An unbounded benchmark for LLM hardware development. Models compete to design RISC-V CPU microarchitectures, measured by CoreMark fitness (Fmax × IPC) on a real Tang Nano 20K FPGA, gated by riscv-formal correctness and Python-ISS cosim.
| # | Model | Reps | Best | Δ% | Mean ± std | Best LUT4 | Best Fmax |
|---|---|---|---|---|---|---|---|
| 1 | gpt-5_5_xhigh | 3/3 | 525.04 | +85.6% | 468.3 ± 52.8 | 5.5k | 220 |
| 2 | gpt-5_4_xhigh | 2/2 | 513.84 | +81.7% | 505.0 ± 8.9 | 10.1k | 203 |
| 3 | gpt-5_5_high | 3/3 | 461.87 | +63.3% | 430.2 ± 23.0 | 9.8k | 187 |
| 4 | gpt-5_5_medium | 3/3 | 431.58 | +52.6% | 423.5 ± 11.2 | 7.8k | 201 |
| 5 | kimi-k2_6 | 2/3 | 396.13 | +40.1% | 339.5 ± 8.3 | 9.9k | 166 |
| 6 | VexRiscv (human ref) | — | 370.00 | +30.8% | — | 4.0k | 129 |
| 7 | gemini-3_1-pro | 3/3 | 354.73 | +25.4% | 339.4 ± 12.6 | 10.2k | 150 |
| 8 | baseline V0 (fixture) | — | 282.82 | — | — | 9.6k | 127 |
The VexRiscv row is the human-engineered reference — a well-known open-source RV32IM core,
synthesized on the same Tang Nano 20K Gowin part used for the benchmark, with its bench
reading scaled to CoreMark/MHz. 5 of the LLM-generated
designs exceed it. Peak fitness includes reps that finalized with a failed
status if their data was captured before the failure; the mean column excludes failed reps.
Methodology details on the methodology page.
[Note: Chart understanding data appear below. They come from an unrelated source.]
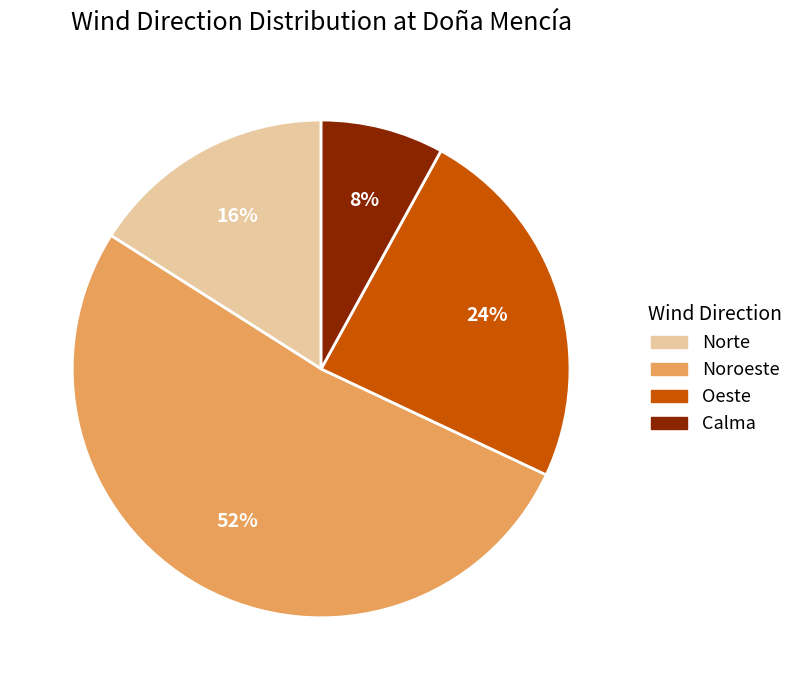

Is the sum of Norte and Oeste greater than half?

No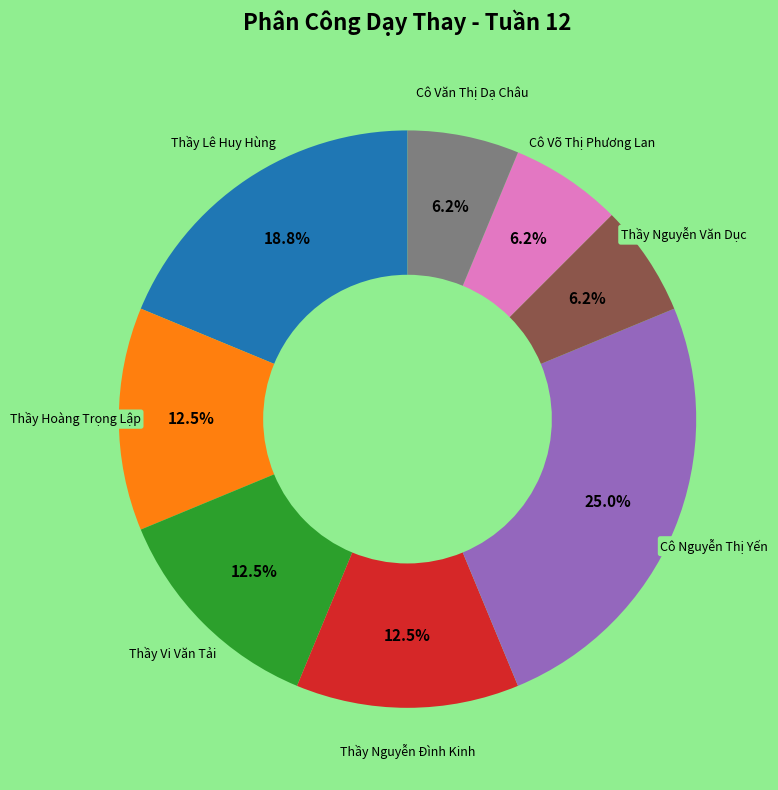

To the nearest percent, what is the combined percentage of Cô Nguyễn Thị Yến and Thầy Lê Huy Hùng?

44%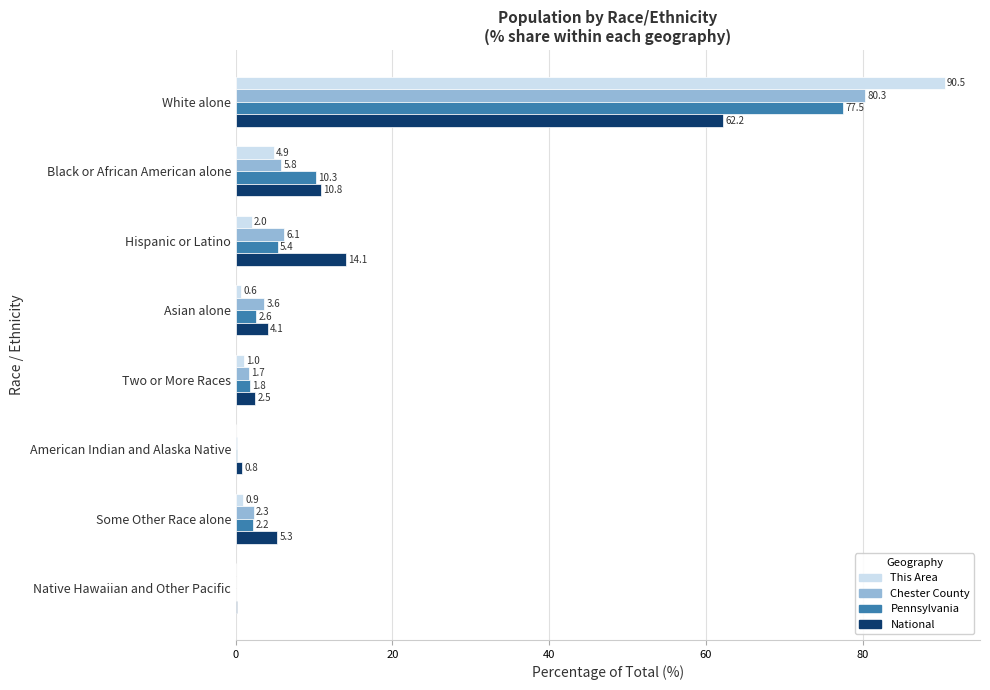

What is the approximate value of National at Some Other Race alone?

5.3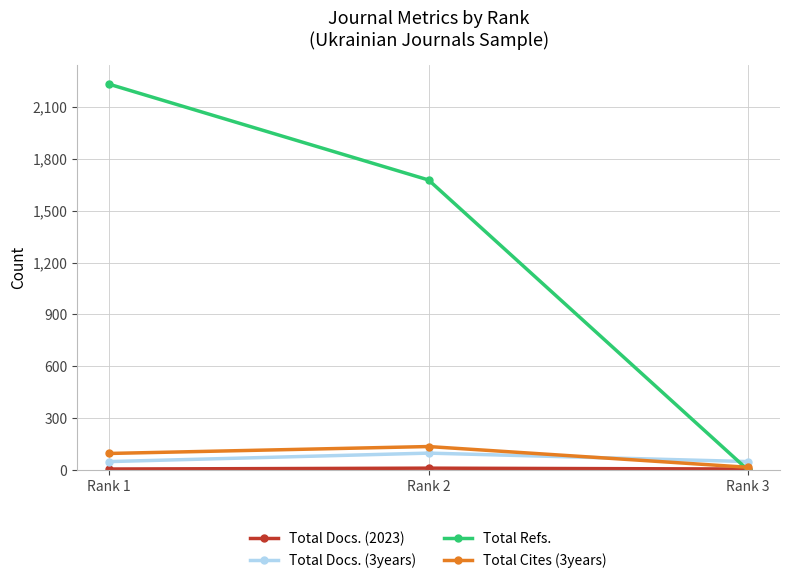

What is the difference between the Total Cites (3years) values at Rank 1 and Rank 2?

40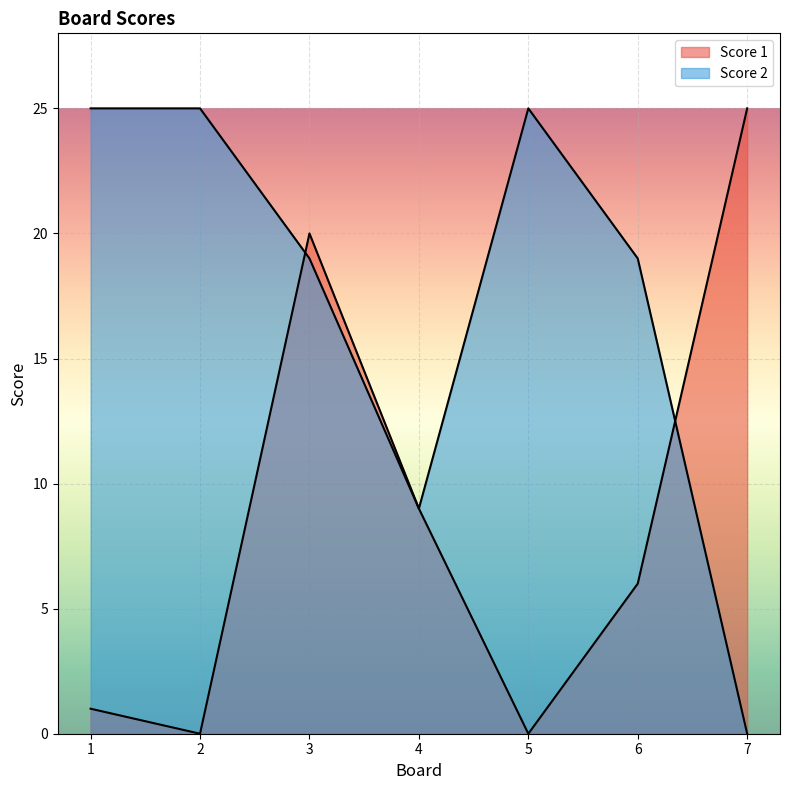

How many intersections are there between Score 1 and Score 2?

2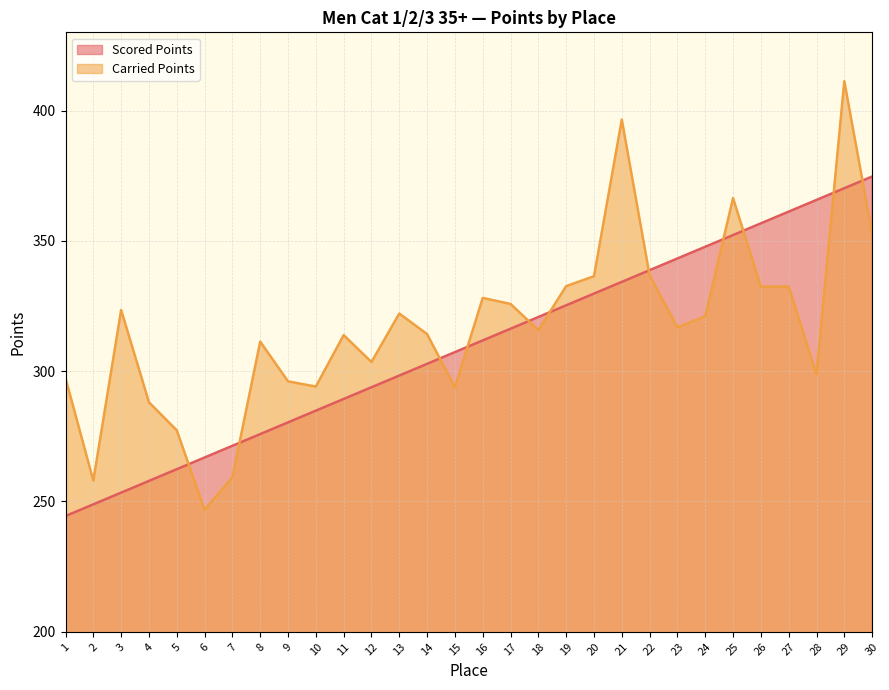

What is the minimum value for Carried Points?

246.8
Most LLM benchmarks have a fixed ceiling. SWE-bench tops out at 100% issue-resolution. Multiple-choice evals approach 99%. Once a model lands at the ceiling, every subsequent model gets the same score, and the benchmark stops being useful for tracking capability.
HWE Bench has no ceiling. The fitness score is Fmax × IPC — operating frequency times instructions-per-cycle — measured on a real FPGA. There is no theoretical maximum; better microarchitecture always scores higher. As long as models can find new tricks (deeper pipelines, smarter predictors, restructured ALUs), the leaderboard keeps moving.
Empirically: the current best is 525.04 iter/s, +85.6% over the V0 baseline core, and clear of the VexRiscv human reference. Each successive batch of reps has produced at least one design that beats the prior record. The curve has not plateaued.